Aside from avoiding all fruits, vegetables, slugs, snails, frogs, shrimp and prawns, there are easy ways to prevent contracting rat lungworm disease. First, wash all produce—even fruits—especially if you’re going to eat them raw. Since tiny snails and slugs are harder to detect on leafy greens, each leaf should be carefully washed, front and back, in water. (No need to add salt, bleach, vinegar or other cleaners.) Mikala Minn of Mahele Farm, a 10-acre community farm in Hāna, says you have to wash fruits and vegetables under running water, not just soak them in a bowl of water. He even recommends peeling bananas from the closed end and not eating any part of the fruit that was exposed. “Slugs are all over bananas,” he says.


If you have a garden at home, it’s important to controls rats, slugs and snails. Minn says the most effective way for his staff to deal with slugs is by hand-picking them and putting them in a concentrated salt solution. “That decreased the population [on the farm] by 50 percent,” he says.

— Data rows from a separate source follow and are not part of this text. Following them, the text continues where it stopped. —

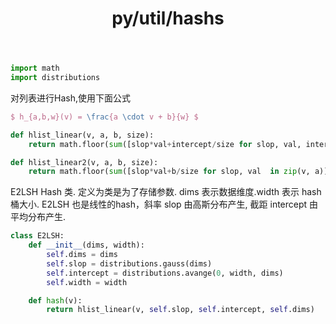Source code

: :PROPERTIES:
:ID:       db7a9abc-a2c0-4df7-99b9-bd545e7331c1
:header-args: :tangle py/hashs.py :comments both
:END:
#+title: py/util/hashs

#+BEGIN_SRC python
  import math
  import distributions
#+END_SRC

对列表进行Hash,使用下面公式
#+BEGIN_SRC latex :results file :tangle no
  $ h_{a,b,w}(v) = \frac{a \cdot v + b}{w} $
#+END_SRC

#+RESULTS:
[[file:c:/Users/ASUS/AppData/Local/Temp/babel-Ns3xyL//EpNzXA-1.png]]

#+BEGIN_SRC python
  def hlist_linear(v, a, b, size):
      return math.floor(sum([slop*val+intercept/size for slop, val, intercept  in zip(v, a, b)]))
#+END_SRC

#+BEGIN_SRC python
  def hlist_linear2(v, a, b, size):
      return math.floor(sum([slop*val+b/size for slop, val  in zip(v, a)]))
#+END_SRC

E2LSH Hash 类. 定义为类是为了存储参数.
dims 表示数据维度.width 表示 hash桶大小.
E2LSH 也是线性的hash，斜率 slop 由高斯分布产生, 截距 intercept 由平均分布产生.
#+BEGIN_SRC python
  class E2LSH:
      def __init__(dims, width):
          self.dims = dims
          self.slop = distributions.gauss(dims)
          self.intercept = distributions.avange(0, width, dims)
          self.width = width

      def hash(v):
          return hlist_linear(v, self.slop, self.intercept, self.dims)
#+END_SRC
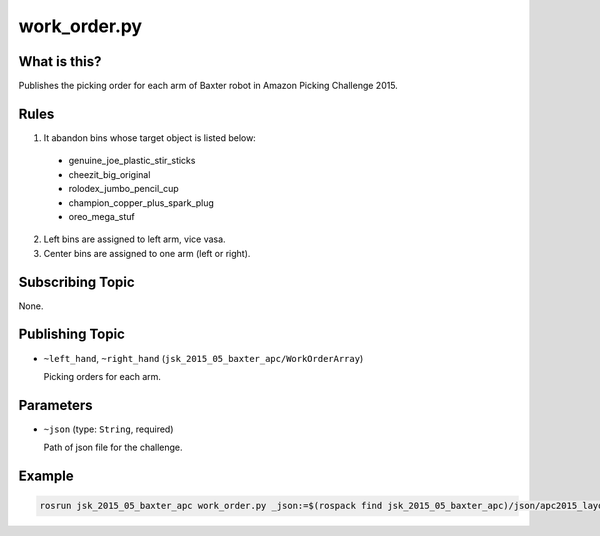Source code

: work_order.py
=============

What is this?
-------------

Publishes the picking order for each arm of Baxter robot in Amazon Picking Challenge 2015.


Rules
-----

1. It abandon bins whose target object is listed below:
  - genuine_joe_plastic_stir_sticks
  - cheezit_big_original
  - rolodex_jumbo_pencil_cup
  - champion_copper_plus_spark_plug
  - oreo_mega_stuf
2. Left bins are assigned to left arm, vice vasa.
3. Center bins are assigned to one arm (left or right).


Subscribing Topic
-----------------

None.


Publishing Topic
----------------

* ``~left_hand``, ``~right_hand`` (``jsk_2015_05_baxter_apc/WorkOrderArray``)

  Picking orders for each arm.


Parameters
----------

* ``~json`` (type: ``String``, required)

  Path of json file for the challenge.


Example
-------

.. code-block:: bash

  rosrun jsk_2015_05_baxter_apc work_order.py _json:=$(rospack find jsk_2015_05_baxter_apc)/json/apc2015_layout_1.json
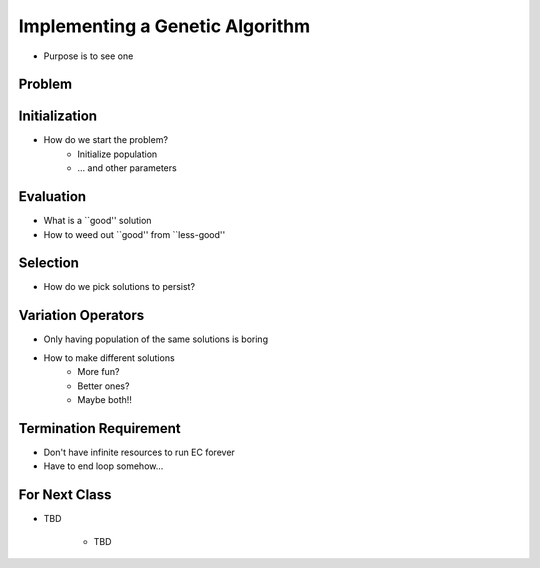 ********************************
Implementing a Genetic Algorithm
********************************

* Purpose is to see one


Problem
=======


Initialization
==============
* How do we start the problem?
   * Initialize population
   * ... and other parameters


Evaluation
==========
* What is a ``good'' solution
* How to weed out ``good'' from ``less-good''


Selection
=========
* How do we pick solutions to persist?


Variation Operators
===================
* Only having population of the same solutions is boring
* How to make different solutions
   * More fun?
   * Better ones?
   * Maybe both!!


Termination Requirement
=======================
* Don't have infinite resources to run EC forever
* Have to end loop somehow...


For Next Class
==============

* TBD

    * TBD
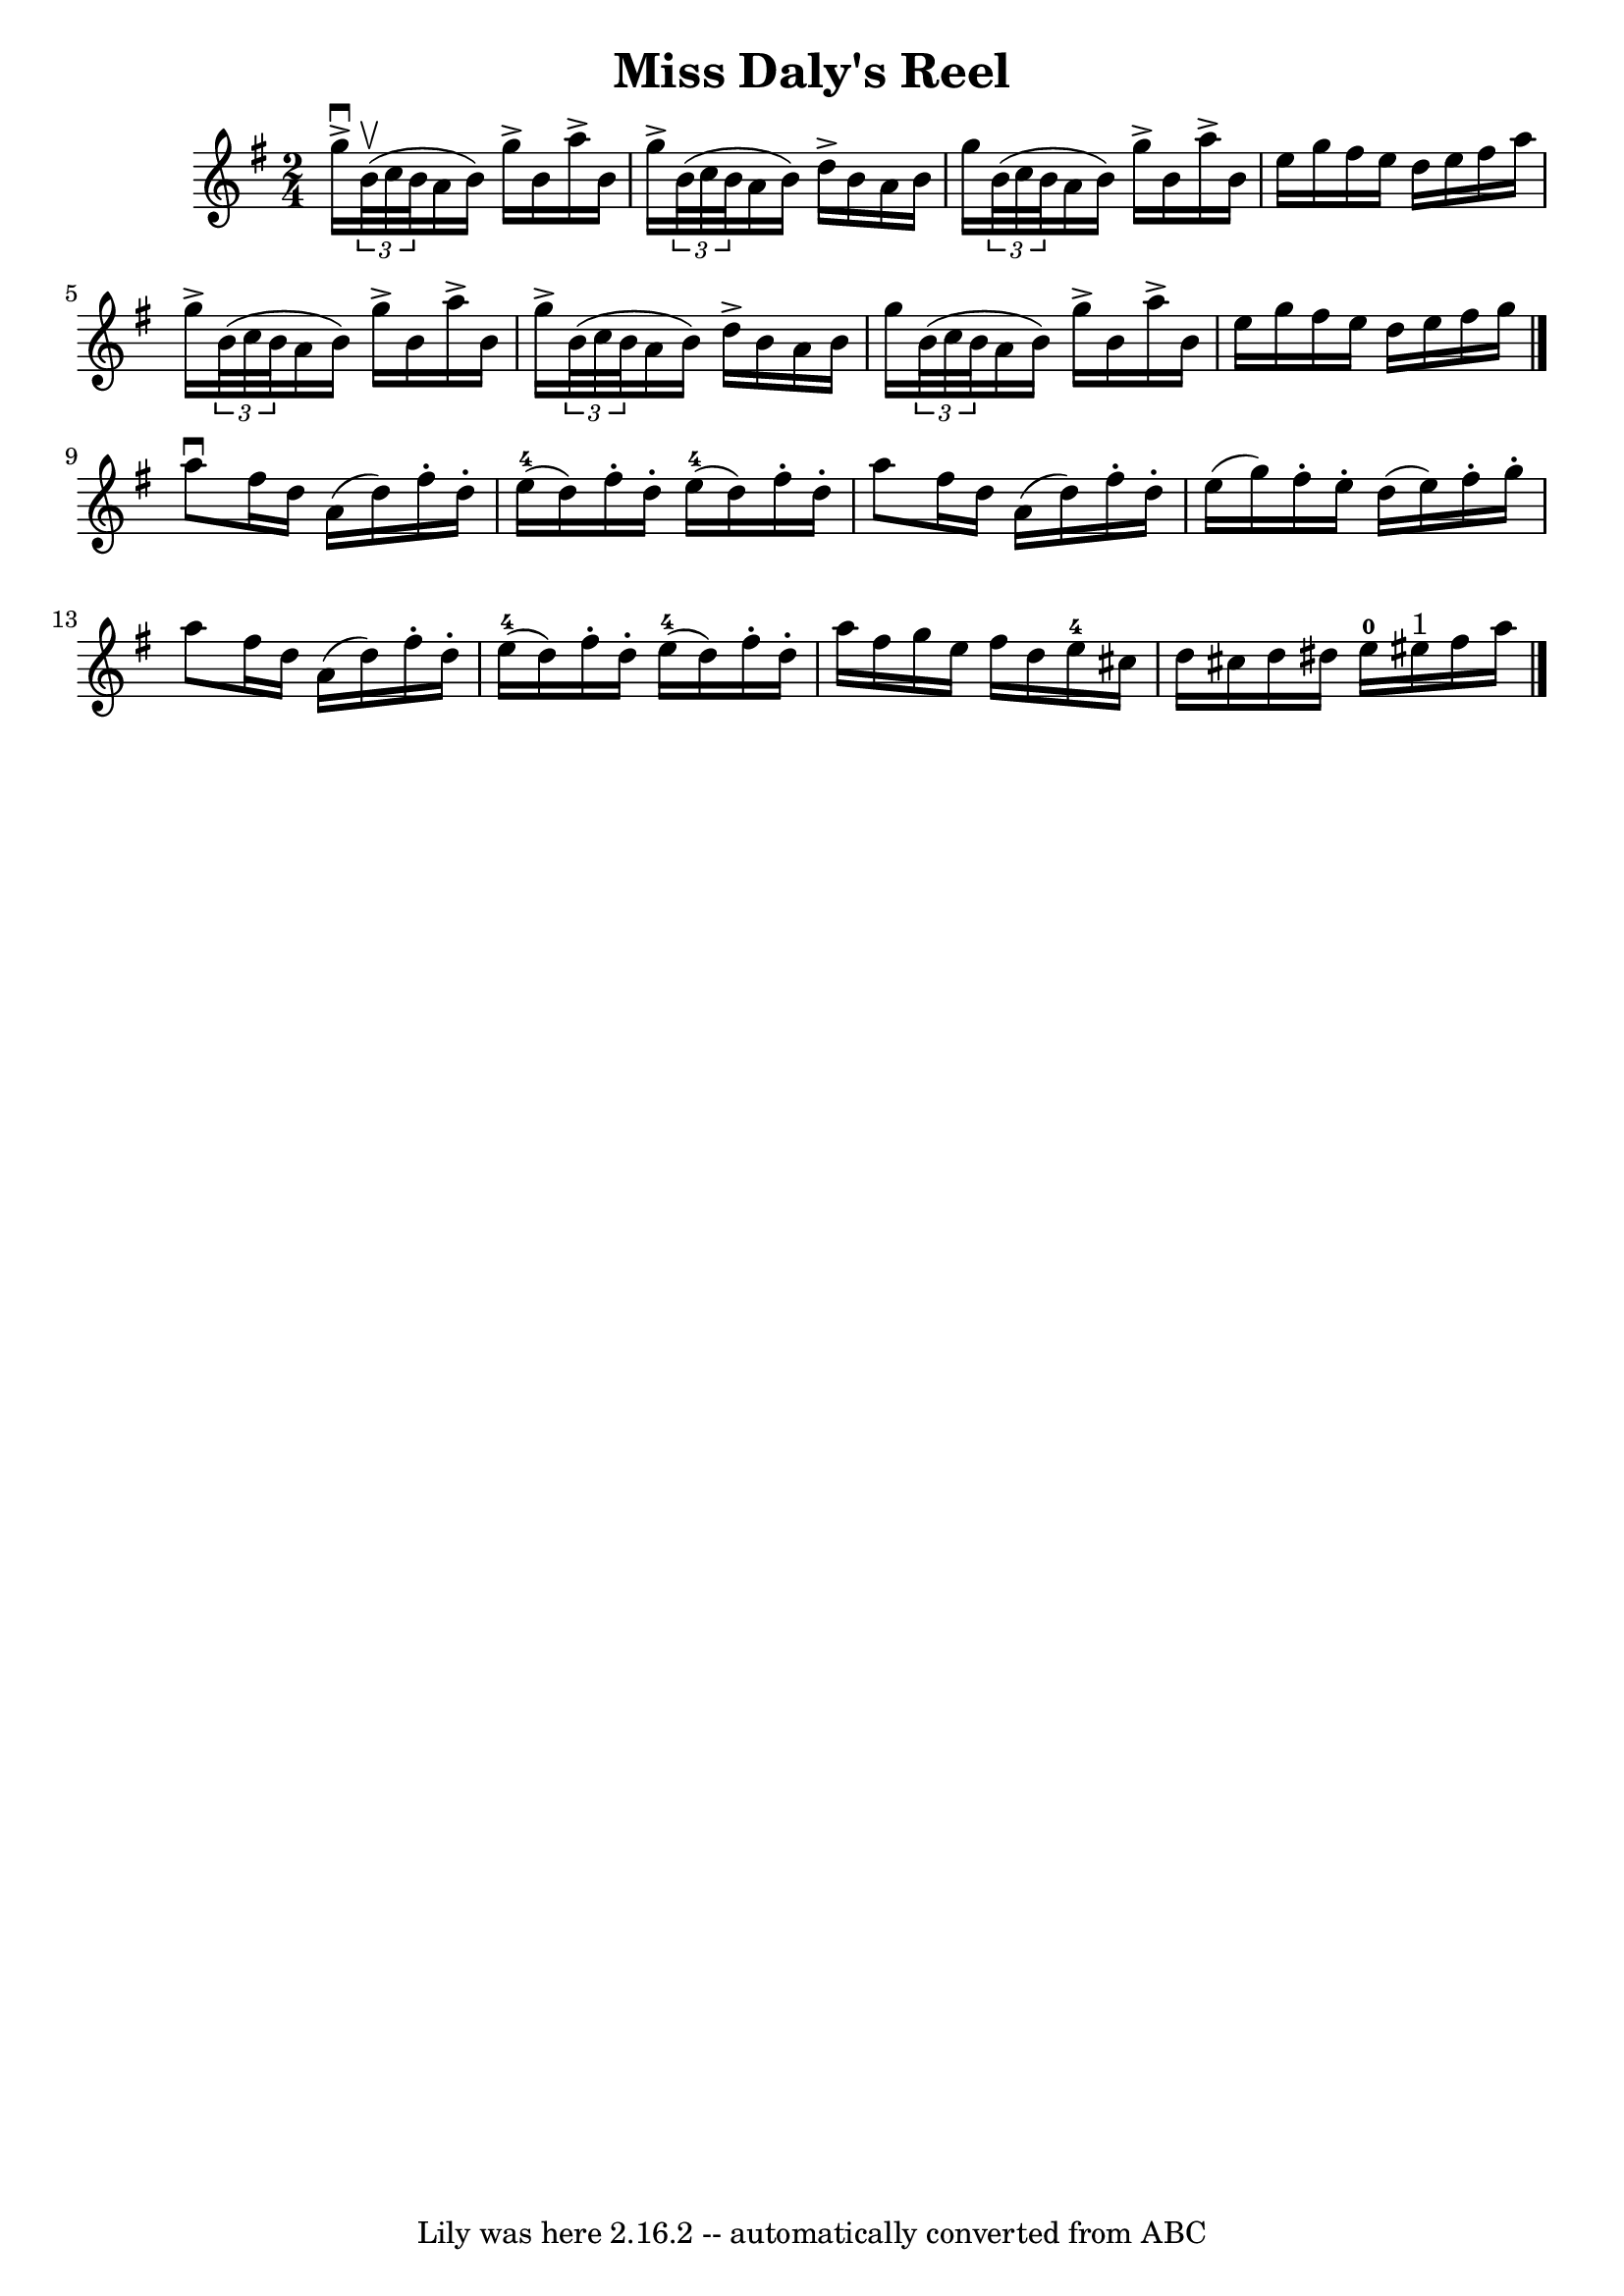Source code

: \version "2.7.40"
\header {
	book = "Ryan's Mammoth Collection"
	crossRefNumber = "1"
	footnotes = "\\\\367"
	tagline = "Lily was here 2.16.2 -- automatically converted from ABC"
	title = "Miss Daly's Reel"
}
voicedefault =  {
\set Score.defaultBarType = "empty"

\time 2/4 \key g \major   g''16 ^\downbow^\accent   \times 2/3 {   b'32 
^\upbow(   c''32    b'32  }   a'16    b'16  -)   g''16 ^\accent   b'16    a''16 
^\accent   b'16    \bar "|"   g''16 ^\accent   \times 2/3 {   b'32 (   c''32    
b'32  }   a'16    b'16  -)   d''16 ^\accent   b'16    a'16    b'16    \bar "|"  
   g''16    \times 2/3 {   b'32 (   c''32    b'32  }   a'16    b'16  -)   g''16 
^\accent   b'16    a''16 ^\accent   b'16    \bar "|"   e''16    g''16    
fis''16    e''16    d''16    e''16    fis''16    a''16    \bar "|"     g''16 
^\accent   \times 2/3 {   b'32 (   c''32    b'32  }   a'16    b'16  -)   g''16 
^\accent   b'16    a''16 ^\accent   b'16    \bar "|"   g''16 ^\accent   
\times 2/3 {   b'32 (   c''32    b'32  }   a'16    b'16  -)   d''16 ^\accent   
b'16    a'16    b'16    \bar "|"     g''16    \times 2/3 {   b'32 (   c''32    
b'32  }   a'16    b'16  -)   g''16 ^\accent   b'16    a''16 ^\accent   b'16    
\bar "|"   e''16    g''16    fis''16    e''16    d''16    e''16    fis''16    
g''16    \bar "|."     a''8 ^\downbow   fis''16    d''16    a'16 (   d''16  -)  
 fis''16 -.   d''16 -.   \bar "|"     e''16-4(   d''16  -)   fis''16 -.   
d''16 -.     e''16-4(   d''16  -)   fis''16 -.   d''16 -.   \bar "|"     
a''8    fis''16    d''16    a'16 (   d''16  -)   fis''16 -.   d''16 -.   
\bar "|"   e''16 (   g''16  -)   fis''16 -.   e''16 -.   d''16 (   e''16  -)   
fis''16 -.   g''16 -.   \bar "|"     a''8    fis''16    d''16    a'16 (   d''16 
 -)   fis''16 -.   d''16 -.   \bar "|"     e''16-4(   d''16  -)   fis''16 -. 
  d''16 -.     e''16-4(   d''16  -)   fis''16 -.   d''16 -.   \bar "|"     
a''16    fis''16    g''16    e''16    fis''16    d''16    e''16-4   cis''16  
  \bar "|"   d''16    cis''16    d''16    dis''16      e''16-0   eis''16 
^"1"   fis''16    a''16      \bar "|."   
}

\score{
    <<

	\context Staff="default"
	{
	    \voicedefault 
	}

    >>
	\layout {
	}
	\midi {}
}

6. Don’t Be Afraid To Buy Local

This recent uptick in rat lungworm cases has already impacted local growers. Mahele Farm, which also manages school gardens in Hāna, has decided to keep students out of the gardens for the rest of the year. Minn has also noticed fewer residents coming to the community farm—and even fewer taking lettuce. Tish Uyehara of Armstrong Produce, the largest wholesale produce company in the state, says some hotel restaurants are already requesting produce from the Mainland, where rat lungworm disease hasn’t been a problem. But don’t worry: It’s OK to purchase locally grown fruits and vegetables; just be sure to inspect and wash them thoroughly before eating them.